Special Education Teacher Education Research: Current Status and Future Directions
Source: Teacher Education and Special Education, v. 33 no. 1 (February 2010)
p. 8-24.
(Reviewed by the Portal Team)
In this article, the authors propose an agenda for special education teacher education researchers. The authors emphasize that particular attention should be paid to policy work and studies of innovations in pre-service preparation, induction and mentoring, and professional development.
Because previous research is limited and unfocused, the foundation for future research is weak, but opportunities to study questions of importance and interest are seemingly limitless.
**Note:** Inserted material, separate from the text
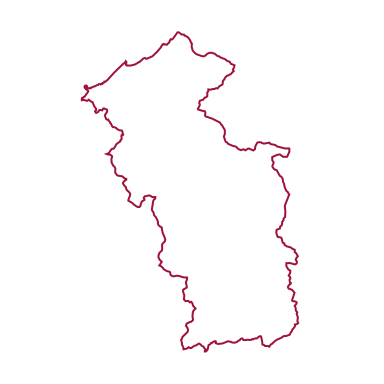 Huaral, Lima, Peru, rotated 96°
{"feature_id": "86281439B90412746256760", "entity_name": "Huaral", "entity_type": "district", "adm_level": 2, "iso_a3": "PER", "parent_name": "Peru", "parent_adm1": "Lima", "projection": "orthographic", "projection_center": [-76.946, -11.358], "detail": "fine", "context": "isolated", "style": "outline", "palette": "rose", "viewbox_px": 384, "rotation_deg": 96, "n_neighbors": 0, "source": "geoboundaries", "source_scale": "gbopen_adm2", "svg_char_len": 5958}
<svg xmlns="http://www.w3.org/2000/svg" viewBox="0 0 384 384"><g transform="rotate(96 192 192)"><path d="M349.3,184.0L348.4,181.0L346.7,179.1L347.4,177.6L347.2,176.4L344.8,173.7L343.9,171.5L342.3,169.8L342.0,169.0L342.7,167.6L344.1,166.0L344.6,164.4L346.6,163.0L347.1,161.9L348.0,161.8L348.8,162.7L349.3,162.5L349.0,161.3L347.1,160.0L342.5,159.5L341.4,157.9L340.2,157.3L339.8,156.1L338.9,155.4L337.9,153.5L338.1,152.7L339.9,152.6L340.4,150.2L339.4,145.7L336.7,140.7L337.0,137.4L337.5,136.4L337.4,133.7L336.4,131.5L335.1,130.5L334.5,129.1L332.9,128.2L332.4,126.6L333.7,125.6L333.9,124.5L333.2,121.7L333.0,117.9L331.9,116.6L332.1,115.6L331.2,114.6L330.8,112.2L328.8,110.3L328.2,108.9L328.5,108.2L332.9,106.7L336.3,106.0L336.8,104.0L337.5,103.4L337.2,100.4L337.8,99.0L335.6,97.9L334.7,96.6L331.7,94.1L329.8,91.8L327.7,88.0L325.8,85.9L325.2,82.9L323.6,79.8L321.7,79.3L320.0,78.2L318.7,78.0L315.6,75.9L314.2,75.5L313.1,75.9L312.6,74.3L311.3,72.7L309.4,73.7L305.6,73.6L302.2,75.2L300.6,74.7L299.1,76.3L295.9,77.0L294.5,78.0L292.1,76.4L290.8,76.4L290.1,77.6L290.0,80.5L289.4,81.2L281.5,79.5L278.8,82.3L277.9,85.9L276.5,86.7L274.6,86.0L272.9,84.2L272.3,84.1L271.9,85.1L269.3,85.8L268.6,85.7L268.0,85.1L267.0,85.2L266.4,85.5L265.1,87.1L262.2,85.9L259.9,86.0L259.1,88.0L256.3,90.1L255.5,90.5L252.9,90.7L252.4,87.2L253.3,82.1L252.6,80.9L251.9,80.4L250.3,80.4L248.4,81.8L246.8,81.3L244.8,80.0L242.0,82.0L241.1,83.5L238.7,83.8L238.0,86.3L236.9,87.7L236.2,91.8L235.0,94.4L233.4,94.8L233.3,95.9L232.6,96.6L228.6,98.1L227.9,98.9L227.7,102.1L224.0,103.9L220.8,103.9L219.0,100.7L217.1,100.7L215.9,99.4L214.2,99.0L212.5,99.3L210.3,98.0L208.9,98.2L207.1,96.8L201.5,97.1L196.1,98.3L184.2,95.0L183.7,95.8L182.3,96.4L181.2,98.1L178.0,100.1L173.9,101.5L172.0,102.7L169.8,103.0L168.6,103.8L167.4,104.9L166.7,106.4L161.5,110.0L160.7,112.8L158.5,114.6L157.7,114.8L154.2,113.8L152.0,115.5L148.9,115.9L146.2,111.3L145.4,108.6L147.5,105.0L147.0,101.1L141.9,99.4L138.7,99.7L138.5,100.1L139.0,103.7L137.8,112.2L136.5,114.2L136.1,119.0L134.8,120.1L136.4,125.5L135.9,127.7L135.4,128.4L135.5,130.5L135.8,131.9L136.1,132.2L139.6,133.7L142.9,133.9L144.3,135.5L142.8,139.9L143.2,141.1L145.0,143.2L144.1,145.3L145.3,147.8L144.3,150.6L142.3,153.0L141.8,156.5L140.4,161.0L139.2,162.2L138.8,163.2L138.1,164.0L133.6,166.1L130.9,165.4L127.0,165.8L122.5,169.1L121.5,170.4L120.1,171.3L117.0,179.3L115.4,186.4L114.5,187.1L112.3,186.9L110.5,187.4L110.0,191.2L109.2,194.7L108.8,194.9L105.2,193.4L104.0,193.4L102.6,194.2L100.4,193.7L99.0,190.5L96.8,189.2L96.4,187.9L95.0,186.8L91.4,187.2L90.0,186.3L88.3,186.5L88.2,183.6L87.4,182.3L87.3,180.6L86.2,178.9L86.3,177.3L84.0,175.9L81.8,172.9L78.3,172.8L76.5,171.6L74.9,171.1L72.8,169.5L72.6,168.7L70.4,165.4L68.9,164.5L67.4,163.1L66.0,164.2L63.5,163.1L61.5,163.0L60.4,166.8L58.5,168.1L58.1,170.5L56.5,172.9L55.1,178.0L54.3,178.9L54.1,180.8L52.1,183.9L51.5,187.0L51.5,188.0L52.1,189.8L53.0,191.3L55.1,193.1L55.9,194.6L55.7,196.8L54.6,201.6L53.3,203.9L51.1,206.2L47.5,207.5L44.2,207.7L43.6,208.6L41.6,209.5L38.9,211.8L37.8,213.7L37.2,215.8L36.3,216.5L36.4,219.0L34.7,221.5L34.7,223.1L41.1,226.7L42.3,227.6L42.3,229.0L42.7,228.9L43.6,229.9L45.2,230.1L48.2,232.4L47.9,234.0L48.3,235.1L47.7,235.7L48.4,236.8L51.6,238.2L56.0,241.2L61.2,245.6L64.3,251.1L64.3,251.7L63.6,252.7L64.2,254.2L68.4,258.0L68.6,258.9L69.4,259.6L71.1,262.0L72.7,266.3L73.0,269.8L72.8,270.6L72.2,271.0L71.6,270.7L70.8,271.6L69.6,270.8L68.9,271.6L69.8,271.8L72.2,274.2L81.4,281.9L89.1,287.5L91.4,289.6L91.3,290.7L92.4,291.0L92.9,292.2L93.2,292.0L94.1,292.6L94.1,293.6L94.6,294.2L94.2,295.1L94.4,295.9L95.3,296.5L95.8,297.9L97.3,300.1L97.5,301.1L99.5,304.0L99.1,304.2L99.7,305.5L99.4,307.3L98.6,307.9L97.8,307.4L97.1,308.4L97.4,309.3L98.1,309.9L99.4,309.7L101.1,307.8L102.1,306.0L102.9,305.7L108.2,308.7L110.1,311.2L111.9,311.3L112.3,311.2L112.2,310.7L111.5,309.4L111.9,308.6L112.3,305.7L111.0,304.3L112.7,301.7L113.0,300.4L117.0,298.1L119.5,295.9L120.8,296.0L121.8,296.9L123.3,295.8L123.1,294.8L121.8,293.4L120.7,293.1L120.2,292.5L120.0,291.7L120.2,289.8L118.2,289.0L118.1,288.3L119.0,285.2L119.8,284.8L121.3,284.9L124.0,286.4L125.2,286.5L128.2,285.2L128.8,284.5L128.7,282.8L129.6,282.6L131.1,280.7L132.1,280.5L132.6,279.6L134.9,278.4L135.8,277.4L135.6,276.5L136.1,274.3L137.2,273.1L138.1,270.9L138.3,268.0L139.5,267.4L140.8,267.3L141.9,266.4L142.7,266.7L142.9,268.0L144.0,268.1L146.0,267.5L147.1,267.7L148.0,268.6L149.1,268.6L152.2,272.1L155.1,273.3L157.2,274.6L157.3,275.9L158.7,277.1L162.1,278.8L163.1,280.9L163.5,279.4L163.4,277.4L164.3,275.6L165.3,275.1L167.5,275.6L171.2,275.0L173.9,273.2L175.2,271.5L176.7,270.7L180.7,270.4L183.0,268.5L183.5,267.2L183.7,263.0L185.3,260.7L185.9,258.7L186.8,258.7L187.7,260.1L190.0,261.6L190.6,261.6L192.5,260.2L194.2,258.2L195.7,257.8L197.2,256.7L198.4,254.9L200.0,253.4L201.8,253.2L205.9,254.4L207.3,254.4L209.1,250.3L210.8,248.1L212.2,245.5L212.6,244.1L212.4,242.7L211.5,242.0L206.8,241.0L204.7,238.4L202.7,239.4L201.3,238.5L199.9,234.4L199.9,233.5L201.2,230.9L200.9,227.9L202.4,227.9L203.6,229.1L204.8,229.6L213.6,230.1L215.2,229.3L216.0,228.3L219.2,227.2L220.9,225.2L223.1,223.8L225.4,222.6L226.7,222.8L228.2,222.0L229.6,220.5L229.7,219.6L230.7,218.2L231.3,218.3L235.4,217.0L240.8,214.1L242.3,213.6L244.2,214.0L246.2,215.7L247.5,216.3L251.2,215.7L253.2,215.7L255.9,218.0L258.7,218.7L260.2,218.6L262.4,217.4L264.6,214.8L268.5,216.8L268.7,215.7L270.3,213.2L271.8,212.1L273.4,208.4L273.5,206.7L274.1,205.4L276.6,204.7L277.7,202.9L277.8,201.3L276.8,198.3L276.9,195.9L277.8,191.6L277.6,187.9L279.0,187.8L282.7,188.6L286.9,187.2L287.7,187.4L290.1,190.6L292.2,190.4L295.8,188.8L299.7,188.8L301.2,186.9L300.7,184.2L302.0,182.6L301.3,181.2L302.4,180.2L305.1,179.0L307.5,176.3L309.7,178.0L311.5,178.6L315.8,178.5L318.5,177.7L319.5,177.7L321.2,179.4L321.7,180.8L323.5,183.6L325.8,184.0L327.5,182.4L329.3,181.5L331.7,181.8L337.1,186.3L339.5,186.9L340.3,187.4L342.9,186.3L344.9,186.0L347.4,184.4L349.3,184.0Z" fill="none" stroke="#9f1239" stroke-width="2"/></g></svg>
The authors discuss strategies to bolster the research foundation, namely, by oversampling special education teachers in the Schools and Staffing Survey and the Teacher Follow-Up Survey and by fostering the development of models of teacher development and related measures of teacher quality.
The authors conclude that the most serious impediments to developing a coherent and comprehensive body of research on teacher education derives from the absence of
(a) theoretical and conceptual frameworks for guiding the development of innovations and
(b) technically adequate outcome measures with which to assess the effects.
The authors believe that the development and validation of teacher quality measures should be a top priority for teacher education researchers.
Furthermore, current federal databases, such as the SASS and the TFS, as well as state databases are insufficient for studying teacher education policy issues in special education.
The authors urge the U.S. Department of Education to consider oversampling SETs to increase the power of analyses undertaken with this important subgroup of teachers or, alternatively, to constitute a separate but nationally representative sample of SETs.
Finally, the authors are concerned about the future of traditional teacher preparation as the competition among providers intensifies and its cost to consumers is reduced (Carey, 2009). The authors argue that research will differentiate universities from online course providers, and our ultimate value to higher education may lie not in the number of teachers we produce but more so in the knowledge that we generate about preparing them well.
References
Carey, K. (2009, September/October). College for $99 a month. Washington Monthly. Retrieved October 14, 2009.